According to EY’s 2024 Cybersecurity Oversight Disclosures, 70% of publicly traded companies now disclose that their Chief Information Security Officer (CISO) or a dedicated cyber leader reports directly to the board—a huge leap from just 9% in 2018.
But that still leaves 30% of public companies silent on this critical point. No disclosure. No stated process. No visibility.
And that silence? It should set off alarms.
Why the Gap?
Let’s not assume these companies are negligent. The issue is often structural—but no less risky.
- 1Lack of Cyber Expertise Most boards were designed for financial and operational oversight—not digital risk. Directors know how to read balance sheets, but when it comes to threat vectors and zero-days? Not so much. When no one knows what to ask, oversight becomes reactive at best.
- 2Overreliance on Management Too many boards default to “the CISO has it handled.” But cybersecurity is enterprise risk, not just IT. And with CISO turnover averaging 18–26 months, this hands-off approach is shortsighted—especially compared to the long tenure of most directors.
- Regulatory Fog Yes, the SEC’s new cyber disclosure rules demand transparency. But with evolving expectations, some boards freeze, waiting for clarity instead of taking initiative. Spoiler alert: regulators aren’t waiting.
- Fear of Disclosure No board wants to admit they’re behind. But failing to disclose oversight is more than a governance flaw—it’s a reputational risk. Investors and regulators are paying attention.
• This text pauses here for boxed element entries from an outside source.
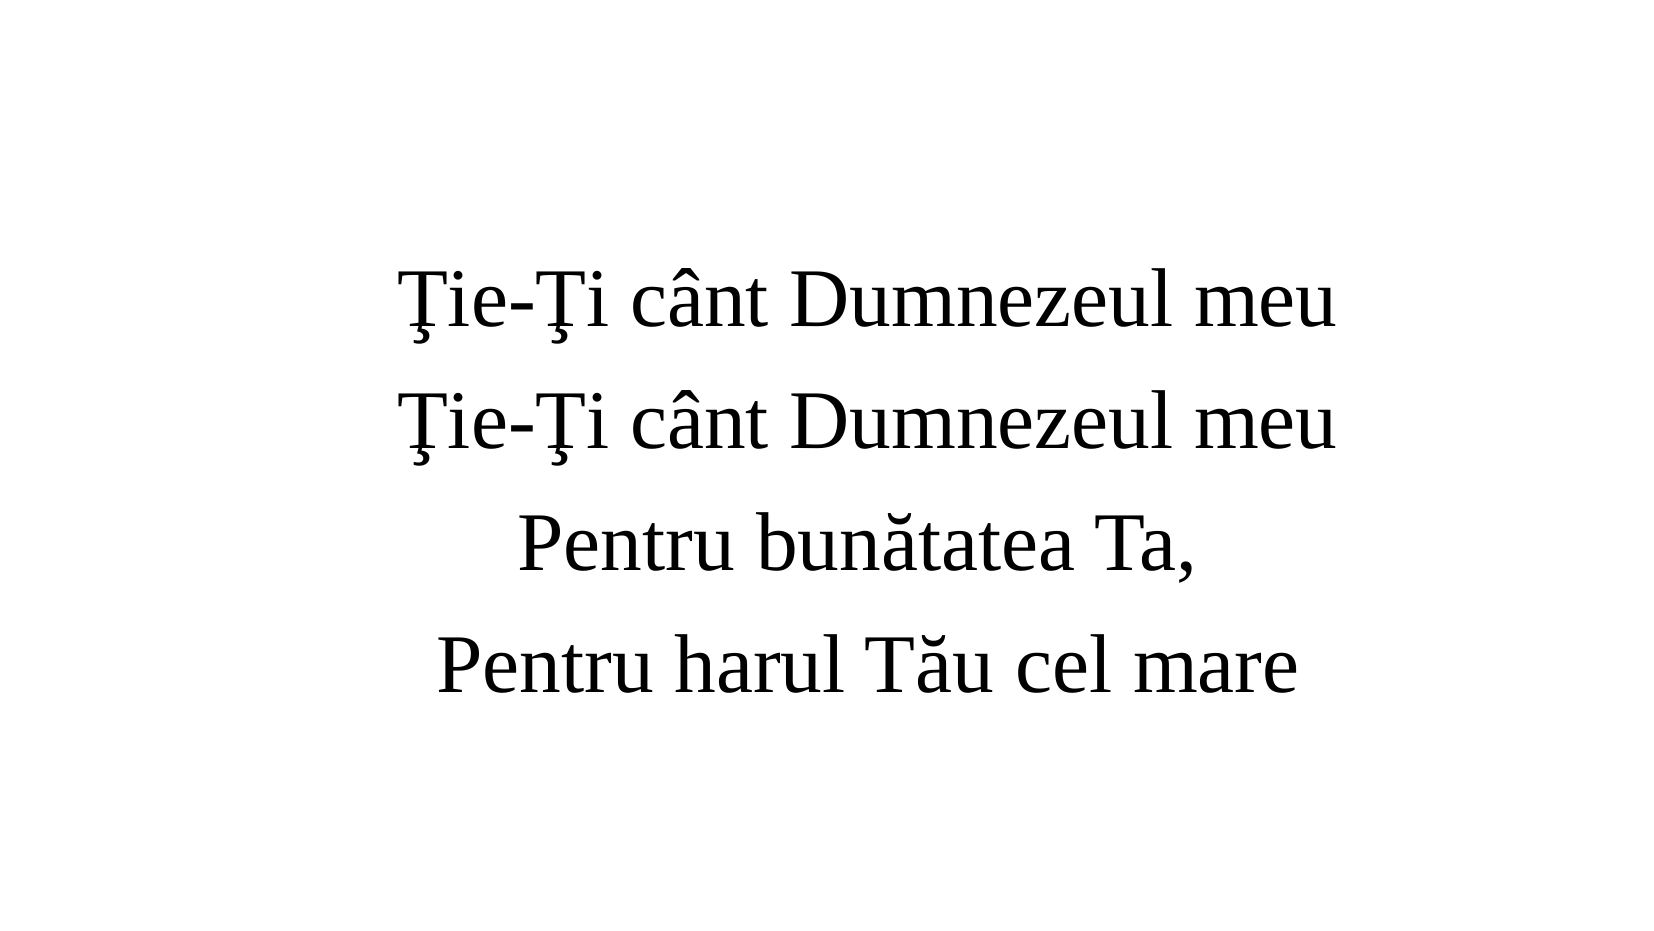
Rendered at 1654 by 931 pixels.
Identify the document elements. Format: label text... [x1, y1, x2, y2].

subtitle Ţie-Ţi cânt Dumnezeul meu Ţie-Ţi cânt Dumnezeul meu Pentru bunătatea Ta, Pentru harul Tău cel mare [153, 239, 1583, 713]
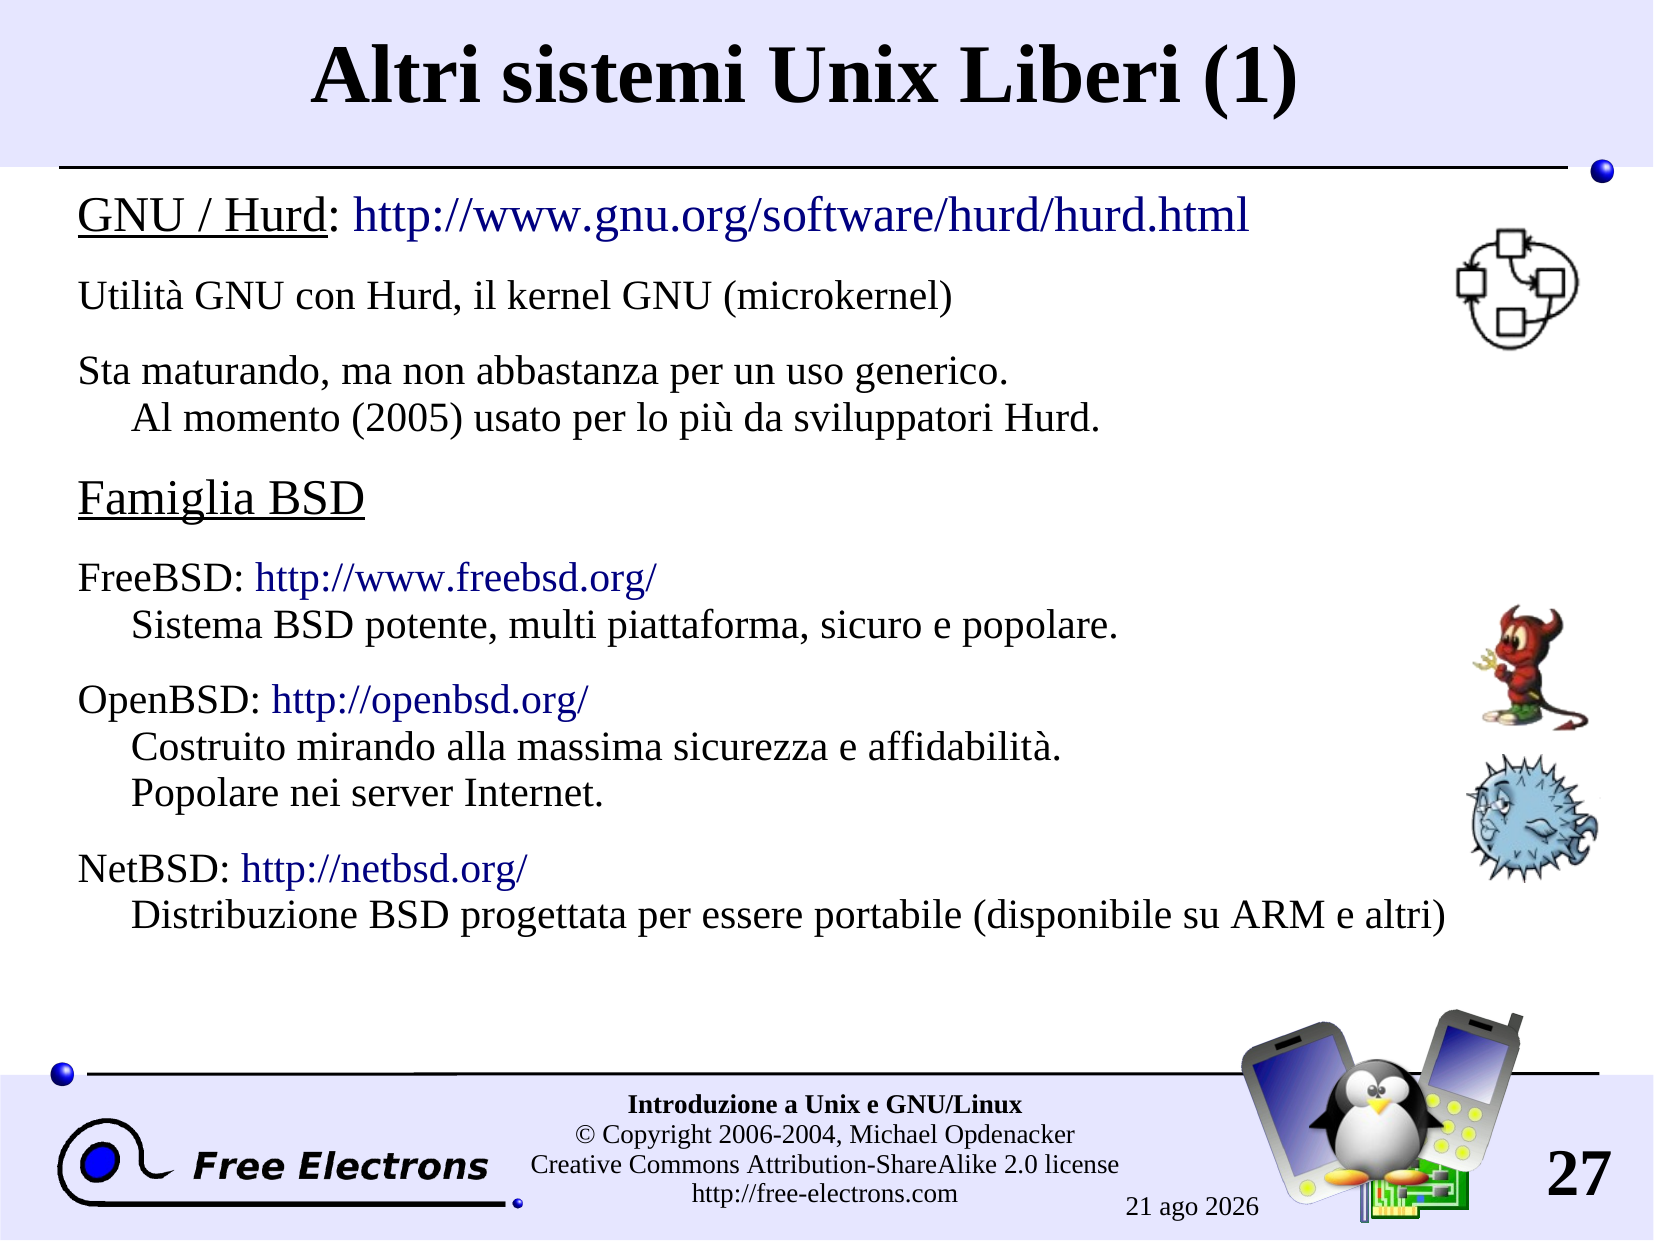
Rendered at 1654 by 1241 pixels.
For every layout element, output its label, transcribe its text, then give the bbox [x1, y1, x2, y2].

title Altri sistemi Unix Liberi (1) [60, 12, 1551, 138]
picture [1466, 754, 1601, 883]
picture [1466, 594, 1599, 746]
list GNU / Hurd: http://www.gnu.org/software/hurd/hurd.html Utilità GNU con Hurd, il kernel GNU (microkernel) Sta maturando, ma non abbastanza per un uso generico. Al momento (2005) usato per lo più da sviluppatori Hurd. Famiglia BSD FreeBSD: http://www.freebsd.org/ Sistema BSD potente, multi piattaforma, sicuro e popolare. OpenBSD: http://openbsd.org/ Costruito mirando alla massima sicurezza e affidabilità. Popolare nei server Internet. NetBSD: http://netbsd.org/ Distribuzione BSD progettata per essere portabile (disponibile su ARM e altri) [60, 187, 1594, 1057]
picture [50, 1107, 527, 1216]
picture [1448, 222, 1585, 360]
picture [1228, 1057, 1524, 1241]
- The Real Red Flag: No Outside Assurance Here’s the kicker: many of these companies are also required to undergo audits or assessments by accredited third parties, such as AICPA-aligned firms or SOC 2 assessors. So if the CISO isn’t reporting to the board and no disclosure is made—who’s watching the perimeter?
What Should Boards Do?
If you’re on a board—or advising one—here’s how to avoid being part of that silent 30%.
1. Build Cyber Literacy
Action: Schedule cyber education sessions and tabletop exercises annually.
2. Mandate Regular Cyber Briefings
Cyber should be a standing agenda item—not an afterthought.
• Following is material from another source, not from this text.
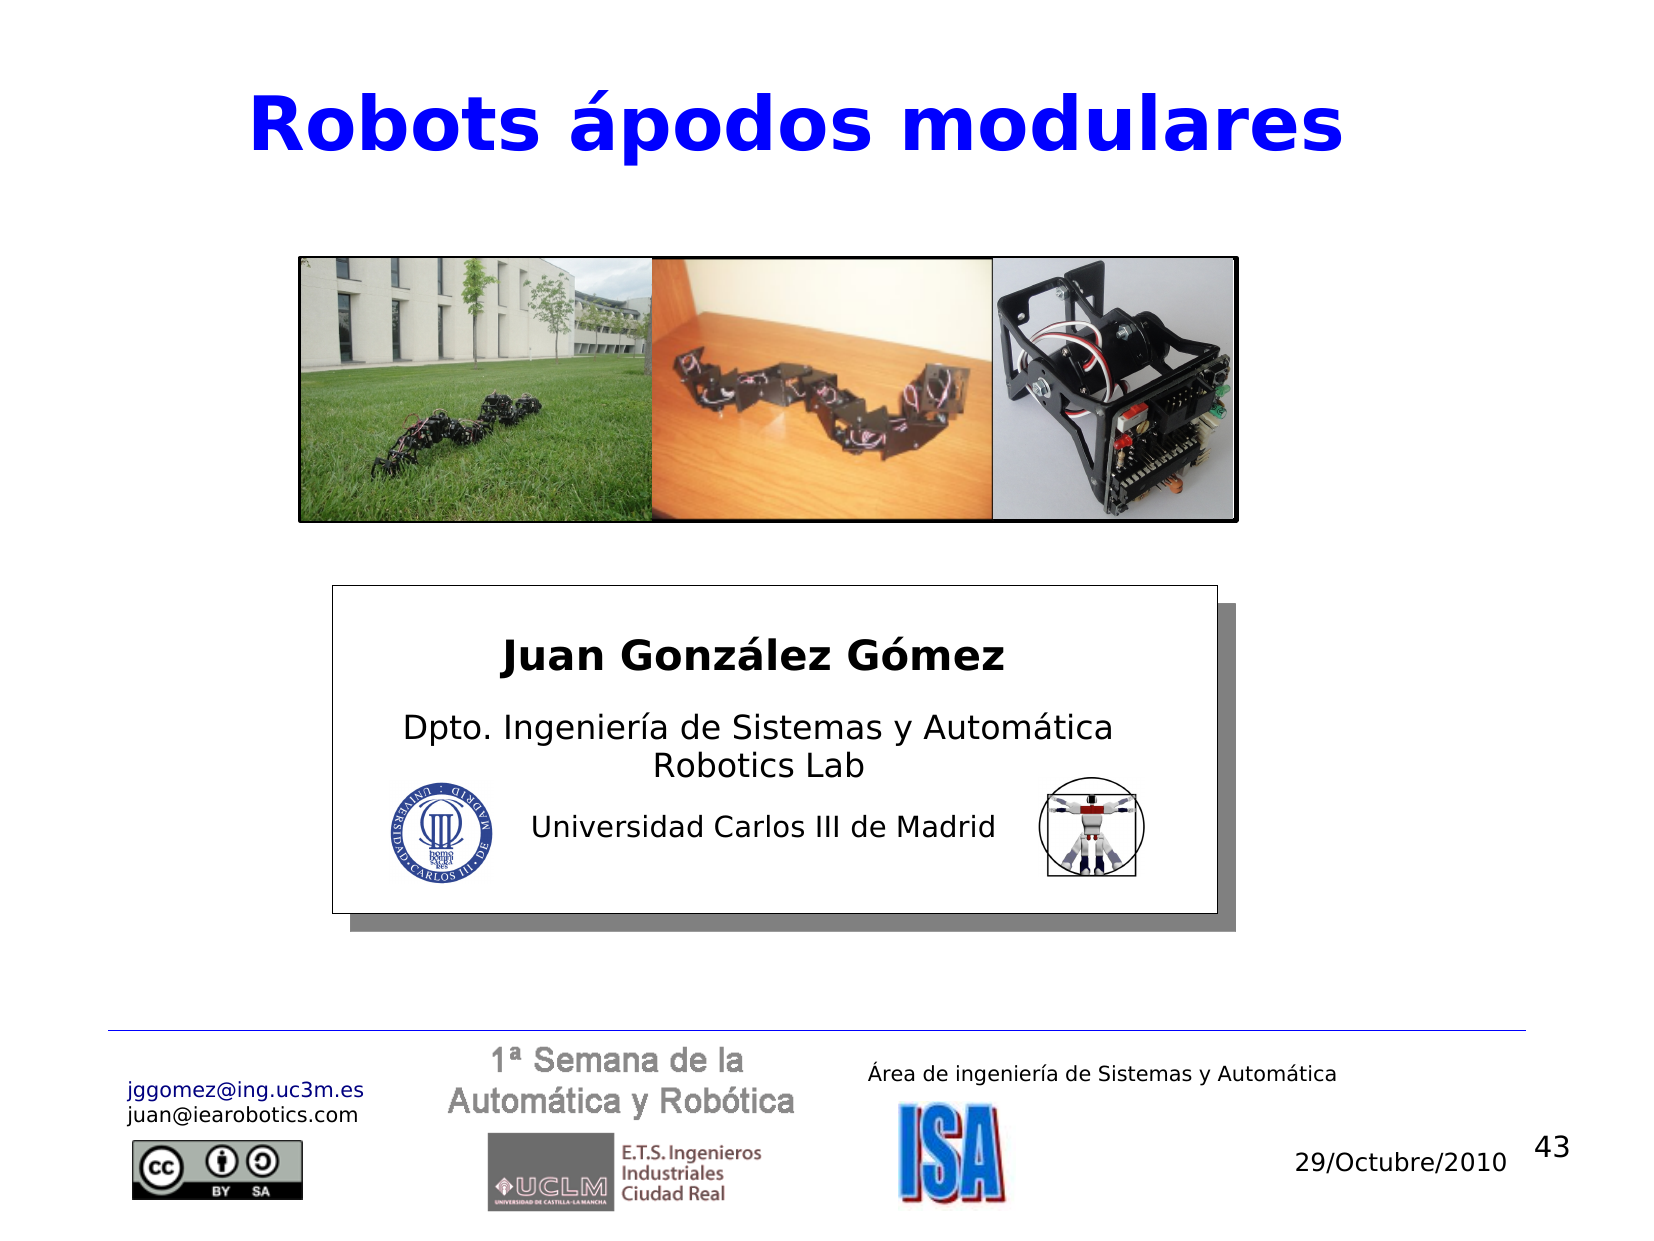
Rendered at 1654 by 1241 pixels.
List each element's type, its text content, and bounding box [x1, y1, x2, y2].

Action: Require quarterly updates from the CISO or head of risk. Ensure the conversation is strategic, not just technical.
3. Establish a Cybersecurity Committee
Just like audit or comp committees, cybersecurity deserves its own space for depth and accountability.
Action: Form a cyber oversight committee or expand the scope of your risk committee with outside expert advisors.
4. Bring in a Third Party — That’s Where Cyber Pulse Comes In
Internal reporting is valuable—but often lacks objectivity.
Action: Use a tool like Cyber Pulse to evaluate your organization’s ability to prevent, detect, and respond to cyber threats. It’s not a checklist—it’s a true health check of your actual security posture.
The Bottom Line
Cybersecurity oversight isn’t optional. It’s a board-level responsibility. And failing to address it isn’t just risky—it’s indefensible.
Don’t be part of the 30%. Be the board that gets cyber risk right—before regulators, investors, or the next breach call you out.